2. Guerrilla Girls masks
Self-styled 'feminist masked avengers', the Guerrilla Girls was formed in 1985 in response to the Museum of Modern Art In New York's An International Survey of Painting and Sculpture exhibition – intended to be a summary of the 'most significant contemporary art in the world'. Out of 169 artists, only 13 were women, all were white and either from Europe or the US. Enraged by the exhibition's narrow-minded approach, seven female artists donned masks and postered the city with damning stats that revealed the most influential galleries and museums had almost no work by women in their collections. Since then, the group has gone onto protest against sexism, racism and corruption in politics, art, film and pop culture; conducting 'weenie counts' in museums, covering Sundance Film Festival with stickers and posters and writing and distributing parody 'herstory' books while in gorilla dress. On the use of disguise the group has said 'anonymous free speech is protected by the Constitution. You'd be surprised what comes out of your mouth when you wear a mask'.

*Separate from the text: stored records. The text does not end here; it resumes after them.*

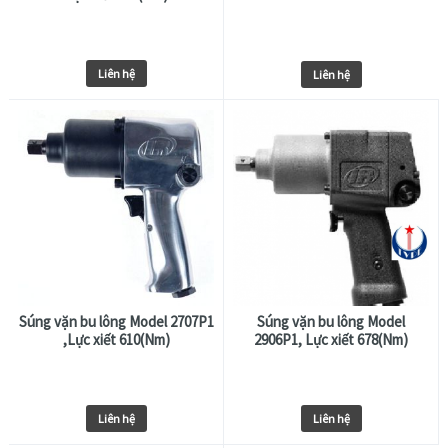
Liên hệ
Liên hệ
Súng vặn bu lông Model 2707P1
Súng vặn bu lông Model
,Lực xiết 610(Nm)
2906P1, Lực xiết 678(Nm)
Liên hệ
Liên hệ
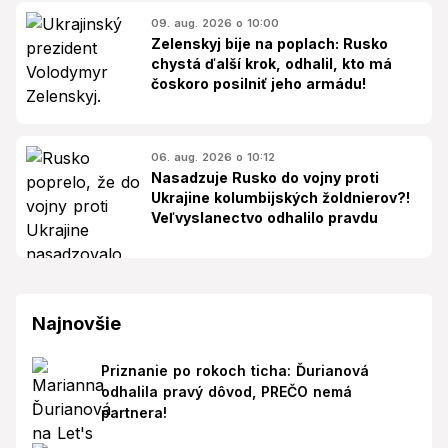
09. aug. 2026 o 10:00
Zelenskyj bije na poplach: Rusko
chystá ďalší krok, odhalil, kto má
čoskoro posilniť jeho armádu!
06. aug. 2026 o 10:12
Nasadzuje Rusko do vojny proti
Ukrajine kolumbijských žoldnierov?!
Veľvyslanectvo odhalilo pravdu
Najnovšie
Priznanie po rokoch ticha: Ďurianová
odhalila pravý dôvod, PREČO nemá
partnera!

3. 'Occupy George' defaced currency
During the Occupy Wall Street demonstrations, protestors circulated dollar bills that had been printed with fact-based infographics about economic disparity in the US and how the wealthiest 1% of Americans were hoarding wealth. The stamps were created by two advertising professionals working under the pseudonyms by 'Ivan' and 'Andy', who consulted experts to ensure that the defacement of the bills was legal. The designs were also made available to download, enabling people all over the country to print the graphics on bills and 'occupy' US currency for themselves.
4. Inflatable cobblestone
Working for the Eclectic Electric Collective, Artúr van Balen has produced a series of inflatables for use in demonstrations; from a 12-metre silver hammer to a pair of lungs that inhaled and exhaled air. The idea originated when the group wanted to support the protests at the United Nations Climate Summit in Copenhagen in 2009, but did not want to create extra emissions by flying there. Instead, they sent an inflatable. It attracted a huge amount of media attention, and the group realised they could use these large-scale pieces to create a spectacle. The inflatable cobblestones, used in protests in Berlin and Barcelona in 2012, were rolled across the streets towards police in order to confuse and outfox them, captured in comical film footage. Cobblestones were chosen as they have been used in social uprisings since the times of ancient Rome, both for barricades and as weapons of defence.
5. Tiki Love Truck
While British artist Carrie Reichardt was making the mosaic-covered Tiki Love Truck in 2007, she found out that her friend and death-row inmate, John Joe 'Ash' Amador, was to be executed by the State of Texas. Deciding to dedicate the piece to his memory she travelled to the US with her artistic collaborator Nick Reynolds in order to be present for Ash's death. After the execution, the pair took Ash’s body to a cabin in the local woods where Nick cast his death mask and added it to the front of the truck. Ten days later, they drove the vehicle in the Art Car Parade, Manchester, in protest of the death penalty and it has been exhibited around the country ever since. A Polynesian-inspired design made using brown paper templates and tiles; the truck took a team of five artists three months to complete.
Disobedient Objects is at The V&A Museum in London from 26 July – 1 February 2015. Entry is free to all.